■ **REQUIRED ACTION**
Return each line of the data below that contains the word "tienda", copied in full.

■ **SOURCE DATA**
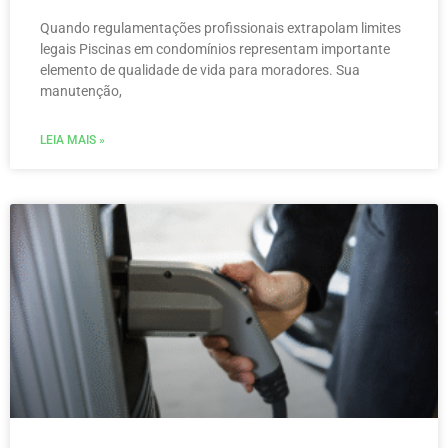
Quando regulamentações profissionais extrapolam limites
legais Piscinas em condomínios representam importante
elemento de qualidade de vida para moradores. Sua
manutenção,
LEIA MAIS »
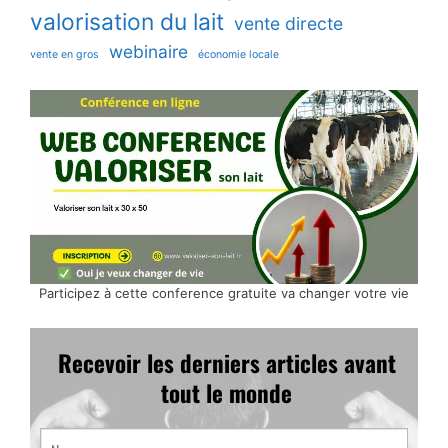
valorisation du lait
vente directe
webinaire
vente en gros
économie locale
Participez à cette conference gratuite va changer votre vie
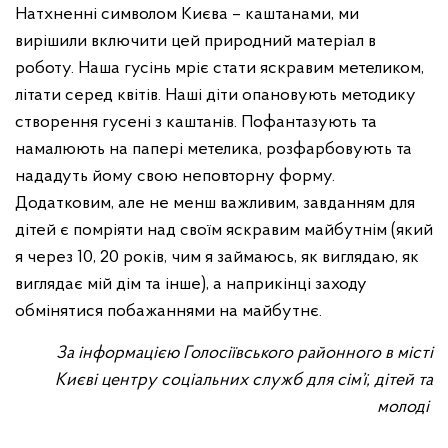
Натхненні символом Києва – каштанами, ми
вирішили включити цей природний матеріал в
роботу. Наша гусінь мріє стати яскравим метеликом,
літати серед квітів. Наші діти опановують методику
створення гусені з каштанів. Пофантазують та
намалюють на папері метелика, розфарбовують та
нададуть йому свою неповторну форму.
Додатковим, але не менш важливим, завданням для
дітей є помріяти над своїм яскравим майбутнім (який
я через 10, 20 років, чим я займаюсь, як виглядаю, як
виглядає мій дім та інше), а наприкінці заходу
обмінятися побажаннями на майбутнє.
За інформацією Голосіївського районного в місті
Києві центру соціальних служб для сім’ї, дітей та
молоді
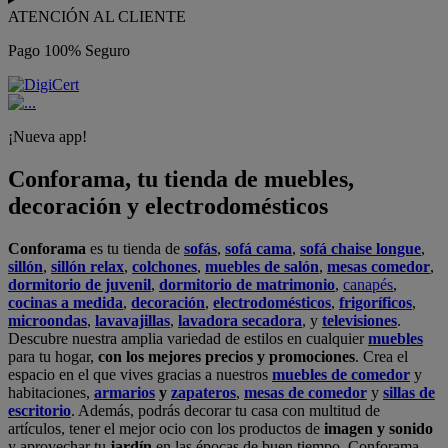
ATENCIÓN AL CLIENTE
Pago 100% Seguro
¡Nueva app!
Conforama, tu tienda de muebles,
decoración y electrodomésticos
Conforama
es tu tienda de
sofás
,
sofá cama
,
sofá chaise longue
,
sillón
,
sillón relax
,
colchones
,
muebles de salón
,
mesas comedor
,
dormitorio de juvenil
,
dormitorio de matrimonio
,
canapés
,
cocinas a medida
,
decoración
,
electrodomésticos
,
frigoríficos
,
microondas
,
lavavajillas
,
lavadora secadora
, y
televisiones
.
Descubre nuestra amplia variedad de estilos en cualquier
muebles
para tu hogar,
con los mejores precios y promociones
. Crea el
espacio en el que vives gracias a nuestros
muebles de comedor
y
habitaciones,
armarios
y
zapateros
,
mesas de comedor
y
sillas de
escritorio
. Además, podrás decorar tu casa con multitud de
artículos, tener el mejor ocio con los productos de
imagen y sonido
y aprovechar tu
jardín
en las épocas de buen tiempo. Conforama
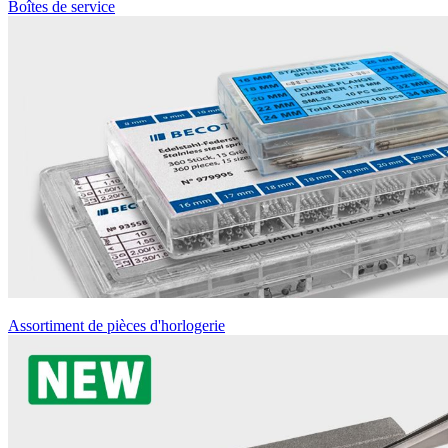
Boîtes de service
Assortiment de pièces d'horlogerie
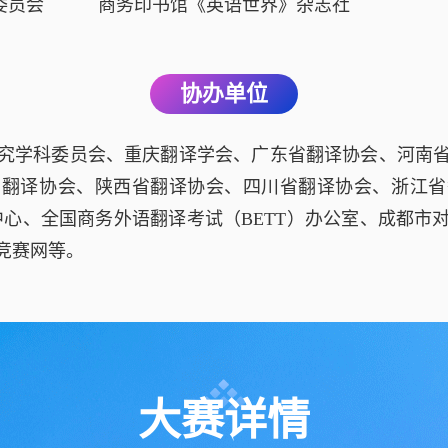
委员会
商务印书馆《英语世界》杂志社
协办单位
究学科委员会、重庆翻译学会、广东省翻译协会、河南
省翻译协会、陕西省翻译协会、四川省翻译协会、浙江省
管理中心、全国商务外语翻译考试（BETT）办公室、成都
竞赛网等。
大赛详情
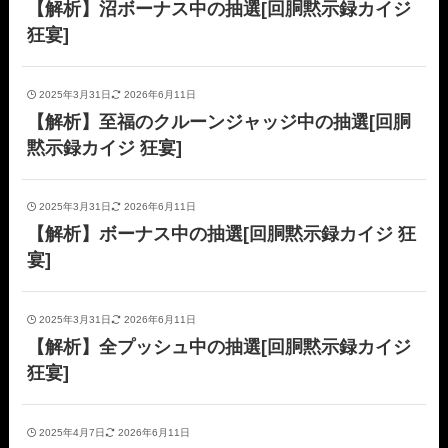
【解析】沼ボーナス中の抽選[回胴黙示録カイジ
狂宴]
2025年3月31日
2026年6月11日
【解析】至福のクルーンジャッジ中の抽選[回胴
黙示録カイジ 狂宴]
2025年3月31日
2026年6月11日
【解析】ボーナス中の抽選[回胴黙示録カイジ 狂
宴]
2025年3月31日
2026年6月11日
【解析】全プッシュ中の抽選[回胴黙示録カイジ
狂宴]
2025年4月7日
2026年6月11日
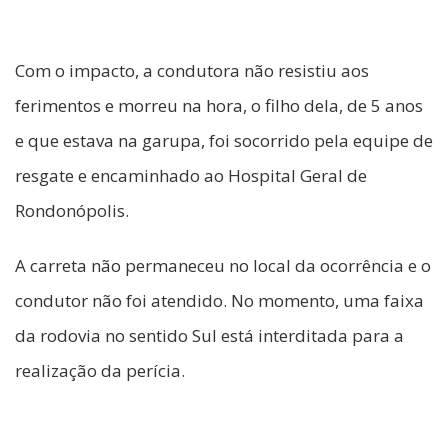
Com o impacto, a condutora não resistiu aos
ferimentos e morreu na hora, o filho dela, de 5 anos
e que estava na garupa, foi socorrido pela equipe de
resgate e encaminhado ao Hospital Geral de
Rondonópolis.
A carreta não permaneceu no local da ocorrência e o
condutor não foi atendido. No momento, uma faixa
da rodovia no sentido Sul está interditada para a
realização da perícia.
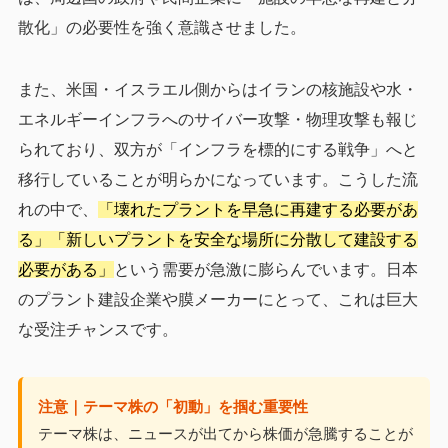
散化」の必要性を強く意識させました。
また、米国・イスラエル側からはイランの核施設や水・
エネルギーインフラへのサイバー攻撃・物理攻撃も報じ
られており、双方が「インフラを標的にする戦争」へと
移行していることが明らかになっています。こうした流
れの中で、
「壊れたプラントを早急に再建する必要があ
る」「新しいプラントを安全な場所に分散して建設する
必要がある」
という需要が急激に膨らんでいます。日本
のプラント建設企業や膜メーカーにとって、これは巨大
な受注チャンスです。
注意｜テーマ株の「初動」を掴む重要性
テーマ株は、ニュースが出てから株価が急騰することが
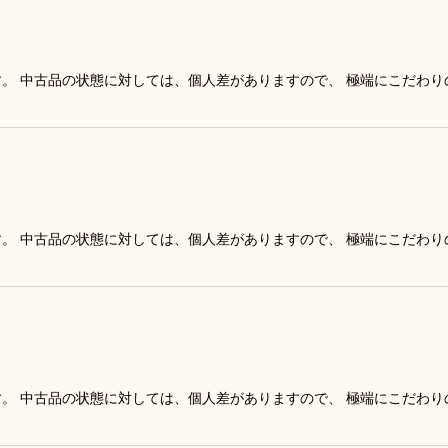
す。 中古品の状態に対しては、個人差がありますので、 極端にこだわ
す。 中古品の状態に対しては、個人差がありますので、 極端にこだわ
す。 中古品の状態に対しては、個人差がありますので、 極端にこだわ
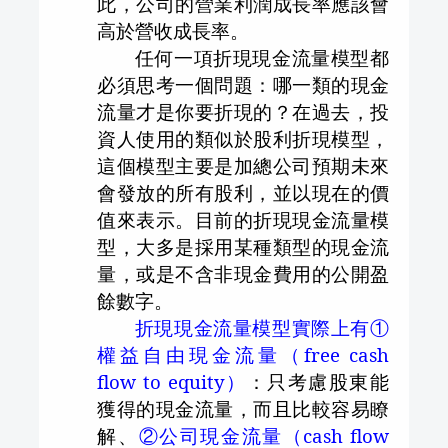
此，公司的營業利潤成長率應該會
高於營收成長率。
任何一項折現現金流量模型都
必須思考一個問題：哪一類的現金
流量才是你要折現的？在過去，投
資人使用的類似於股利折現模型，
這個模型主要是加總公司預期未來
會發放的所有股利，並以現在的價
值來表示。目前的折現現金流量模
型，大多是採用某種類型的現金流
量，或是不含非現金費用的公開盈
餘數字。
折現現金流量模型實際上有①
權益自由現金流量（
free cash
flow to equity
）
：只考慮股東能
獲得的現金流量，而且比較容易瞭
解、
②公司現金流量（
cash flow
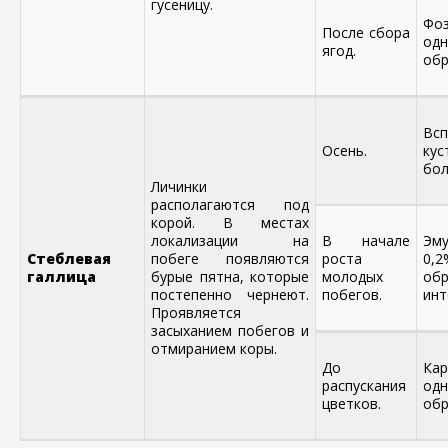
гусеницу.
Фо
После сбора
одн
ягод.
обр
Вс
Осень.
ку
бол
Личинки
располагаются под
корой. В местах
локализации на
В начале
Эм
Стеблевая
побеге появляются
роста
0,
галлица
бурые пятна, которые
молодых
о
постепенно чернеют.
побегов.
инт
Проявляется
засыханием побегов и
отмиранием коры.
До
Ка
распускания
одн
цветков.
обр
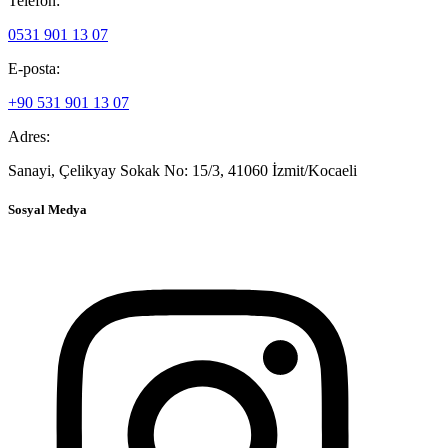
Telefon:
0531 901 13 07
E-posta:
+90 531 901 13 07
Adres:
Sanayi, Çelikyay Sokak No: 15/3, 41060 İzmit/Kocaeli
Sosyal Medya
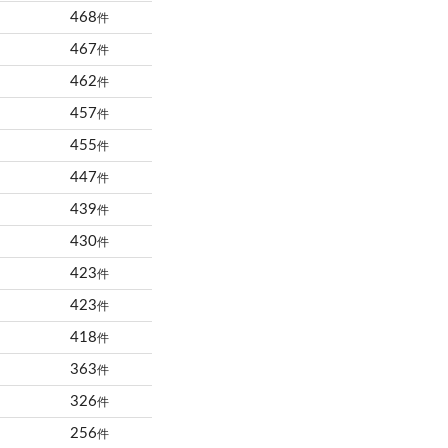
468
件
467
件
462
件
457
件
455
件
447
件
439
件
430
件
423
件
423
件
418
件
363
件
326
件
256
件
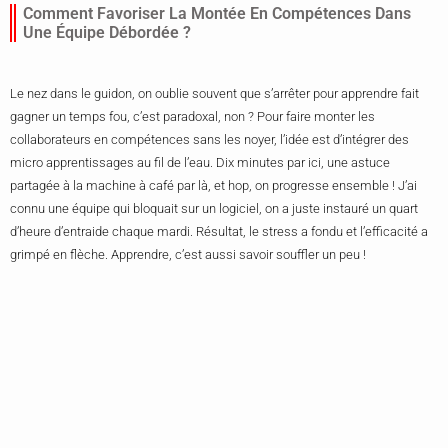
Comment Favoriser La Montée En Compétences Dans
Une Équipe Débordée ?
Le nez dans le guidon, on oublie souvent que s’arrêter pour apprendre fait
gagner un temps fou, c’est paradoxal, non ? Pour faire monter les
collaborateurs en compétences sans les noyer, l’idée est d’intégrer des
micro apprentissages au fil de l’eau. Dix minutes par ici, une astuce
partagée à la machine à café par là, et hop, on progresse ensemble ! J’ai
connu une équipe qui bloquait sur un logiciel, on a juste instauré un quart
d’heure d’entraide chaque mardi. Résultat, le stress a fondu et l’efficacité a
grimpé en flèche. Apprendre, c’est aussi savoir souffler un peu !
Quelle Est La Meilleure Approche Pour Gérer Les
Imprévus En Plein Projet ?
On a beau avoir un planning millimétré, la vie de bureau adore nous envoyer
des balles courbes ! Gérer l’imprévu, c’est un peu comme de l’improvisation
théâtrale, il faut savoir rebondir sans perdre le sourire ni sa santé mentale.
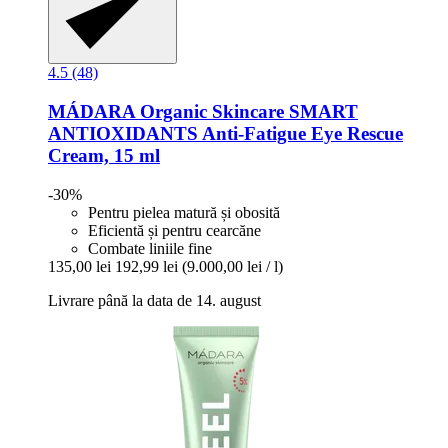
4.5 (48)
MÁDARA Organic Skincare
SMART
ANTIOXIDANTS Anti-​Fatigue Eye Rescue
Cream, 15 ml
-30%
Pentru pielea matură și obosită
Eficientă și pentru cearcăne
Combate liniile fine
135,00 lei
192,99 lei
(9.000,00 lei / l)
Livrare până la data de 14. august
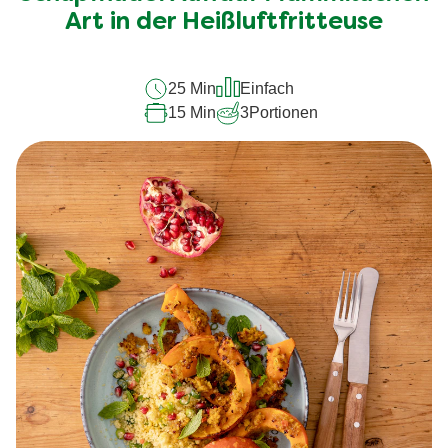
recipe
Art in der Heißluftfritteuse
abgegeben
25 Min
Einfach
15 Min
3
Portionen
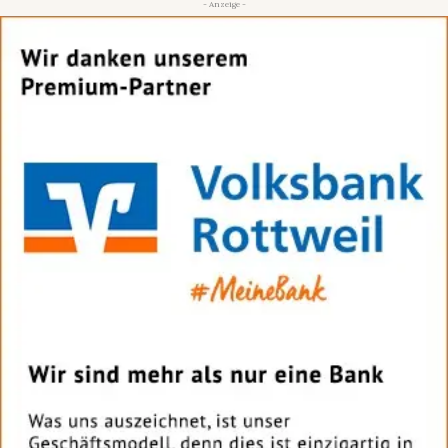
- Anzeige -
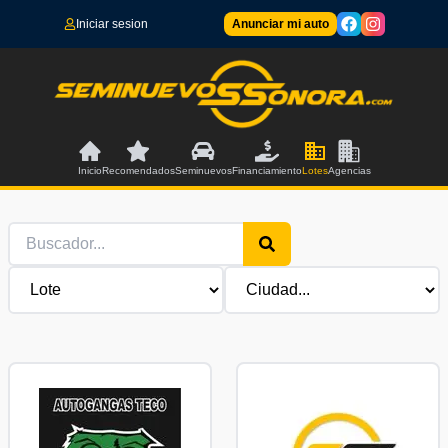
Iniciar sesion
Anunciar mi auto
Inicio
Recomendados
Seminuevos
Financiamiento
Lotes
Agencias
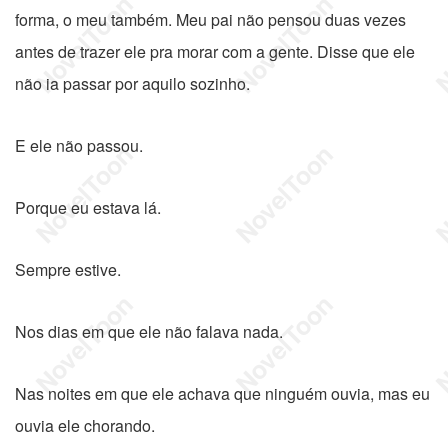
forma, o meu também. Meu pai não pensou duas vezes
antes de trazer ele pra morar com a gente. Disse que ele
não ia passar por aquilo sozinho.
E ele não passou.
Porque eu estava lá.
Sempre estive.
Nos dias em que ele não falava nada.
Nas noites em que ele achava que ninguém ouvia, mas eu
ouvia ele chorando.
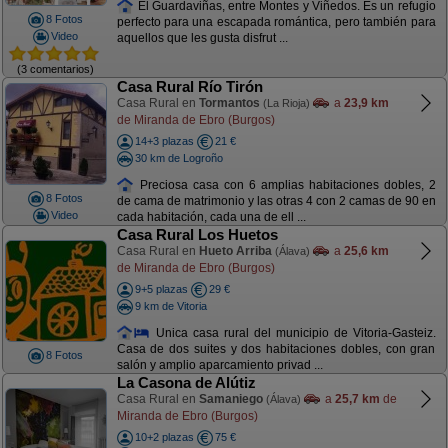
El Guardaviñas, entre Montes y Viñedos. Es un refugio
8 Fotos
perfecto para una escapada romántica, pero también para
Video
aquellos que les gusta disfrut ...
(3 comentarios)
Casa Rural Río Tirón
Casa Rural en
Tormantos
a
23,9 km
(La Rioja)
de Miranda de Ebro (Burgos)
14+3 plazas
21 €
30 km de Logroño
Preciosa casa con 6 amplias habitaciones dobles, 2
8 Fotos
de cama de matrimonio y las otras 4 con 2 camas de 90 en
Video
cada habitación, cada una de ell ...
Casa Rural Los Huetos
Casa Rural en
Hueto Arriba
a
25,6 km
(Álava)
de Miranda de Ebro (Burgos)
9+5 plazas
29 €
9 km de Vitoria
Unica casa rural del municipio de Vitoria-Gasteiz.
Casa de dos suites y dos habitaciones dobles, con gran
8 Fotos
salón y amplio aparcamiento privad ...
La Casona de Alútiz
Casa Rural en
Samaniego
a
25,7 km
de
(Álava)
Miranda de Ebro (Burgos)
10+2 plazas
75 €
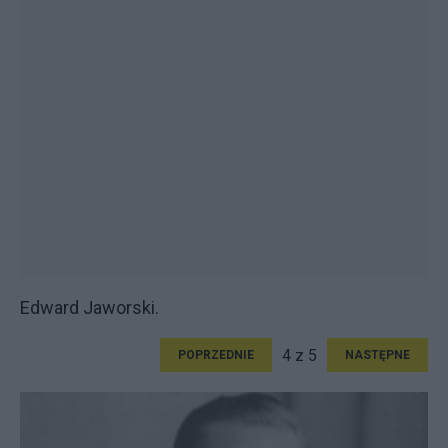
Edward Jaworski.
4 z 5
POPRZEDNIE
NASTĘPNE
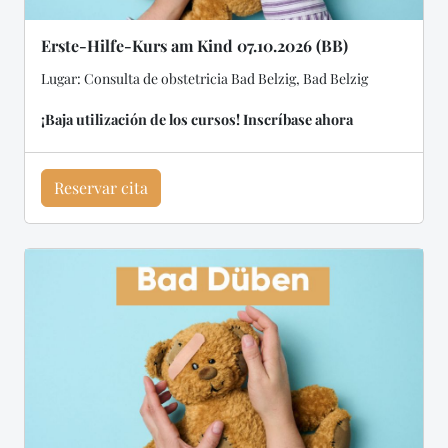
Erste-Hilfe-Kurs am Kind 07.10.2026 (BB)
Lugar: Consulta de obstetricia Bad Belzig, Bad Belzig
¡Baja utilización de los cursos! Inscríbase ahora
Reservar cita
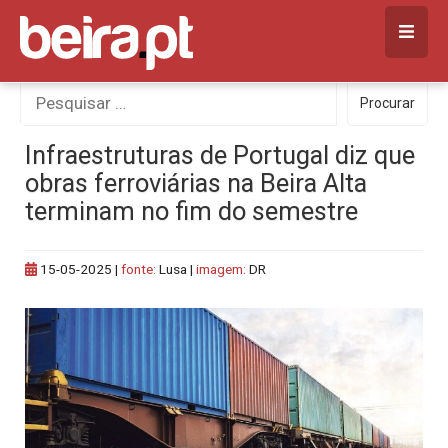
Skip
to
content
Procurar
Procurar
por:
Infraestruturas de Portugal diz que
obras ferroviárias na Beira Alta
terminam no fim do semestre
15-05-2025
|
fonte:
Lusa |
imagem:
DR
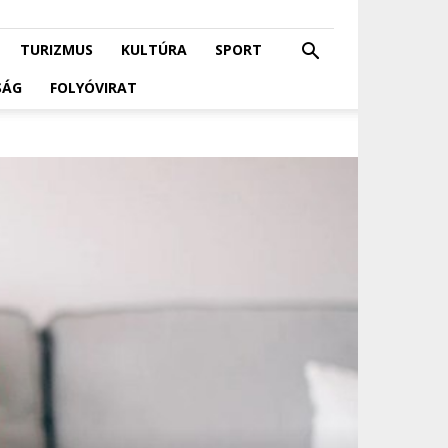
TURIZMUS
KULTÚRA
SPORT
SÁG
FOLYÓVIRAT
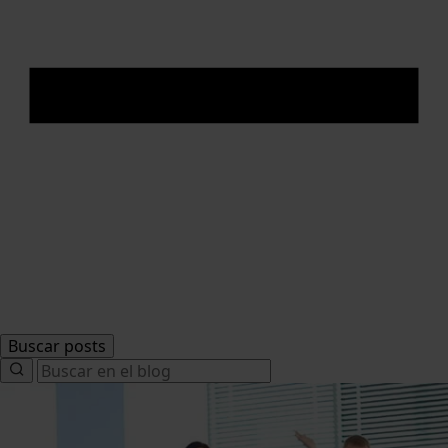
Buscar posts
Search
for:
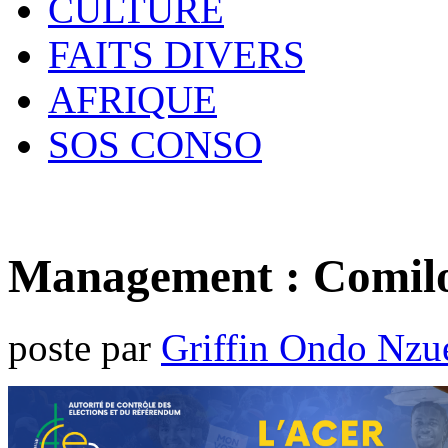
CULTURE
FAITS DIVERS
AFRIQUE
SOS CONSO
Management : Comil
poste par
Griffin Ondo Nzu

■ **RESULT OF THIS TASK**
Conforama, tu tienda de muebles,
es tu tienda de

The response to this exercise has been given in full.